Con todo. Alcohol, drogas y confianza. Y digo confianza por no decir “soberbia”, ya que esta mujer debió pensarse que iba a estar así eternamente, que era intocable o indestructible. Hay gente que afirma que fue una víctima de la fama, de un estilo de vida que le venía grande y quiso llenarlo de una manera fatal. De víctima nada; fue su propio juez y verdugo, sentenciada por la ausencia de sentido común y dignidad.

Tenía una voz única, privilegiada. Podía haberse realizado personal y profesionalmente como nadie. ¡Tenía un año más que yo, maldita sea! Y ha acabado uniéndose al Club de los 27, la banda de los descerebrados talentosos y de sueños rotos.

De verdad, ¿hasta cuándo va a seguir esto? ¿Por qué hay tanta permisividad en torno al mundo de las drogas? Me quedo estupefacta al oír historias del calibre “lo último es tomarse un tripi por los ojos”, “¿sabes lo que pone el pene duro durante horas y horas? un poco de cocaína en la punta”, “es que me dejó mi novia y necesito crujirme un canuto para poder dormir” y una tonelada más de absurdos.

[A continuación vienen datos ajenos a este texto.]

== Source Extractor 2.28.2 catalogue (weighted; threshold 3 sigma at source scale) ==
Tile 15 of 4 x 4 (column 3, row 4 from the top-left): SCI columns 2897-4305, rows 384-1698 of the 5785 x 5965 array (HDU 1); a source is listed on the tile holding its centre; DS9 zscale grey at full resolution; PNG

En una sociedad donde hay más información que nunca, que es sobradamente sabido por todos los efectos devastadores de las drogas y, aún así, el consumo se dispara. Me quedo a cuadros cuando la gente afirma que los porros no son una droga. ¡Que va! Los compras a escondidas por darle emoción al asunto. Yo de vez en cuando hago eso con las acelgas, me da un subidón… Personas con 26 años a las que les faltan dientes a cuenta del consumo diario de mierda, porque otro calificativo no tiene. Estás al lado de un ser al que aprecias y te das cuenta que está apurando el café para poder salir fuera y fumar y, si retrasas más de la cuenta ese momento, ves que su mano tiembla. Se me parte el alma.

Y no se hace nada, ya que en este país hay muchas “antipersonas” que viven de este negocio. Terroristas de la salud pública con dos motivaciones principales: dinero y mansedumbre. A todos les interesa que la juventud esté adormecida, tanto al camello de tres al cuarto del barrio como a los señores de traje que se sientan cómodamente en sus escaños . Y aborrezco la imagen que ofrece nuestro país, que todos sabemos que muchos turistas van a Ibiza no precisamente para ver la flora autóctona.

Tengo un hermano y primos mas pequeños y se me ponen los pelos de punta cada vez que salen al caer la noche. La naturalidad social que hay alrededor del consumo en exceso del alcohol, el facilísimo acceso a las drogas y las reacciones desorbitadas que tienen las personas (casi me atrevería decir los chicos) violentas, bien porque están bajo los efectos de las bebidas espirituosas o los cócteles psicotrópicos, o bien son así de serie, porque tienen el cerebro como un artículo de coleccionista y, como bien sabéis, si se abre ya no sirve. Meninges envasadas al vacío en tiempos de decadencia.

Estoy por ponerme una corona de laurel y aprender a tocar la lira, ya que cada vez me siento mas identificada con la caída del Imperio Romano; una sociedad aburrida que necesita columpiarse en los excesos para sentirse viva, aunque ello implique su autodestrucción.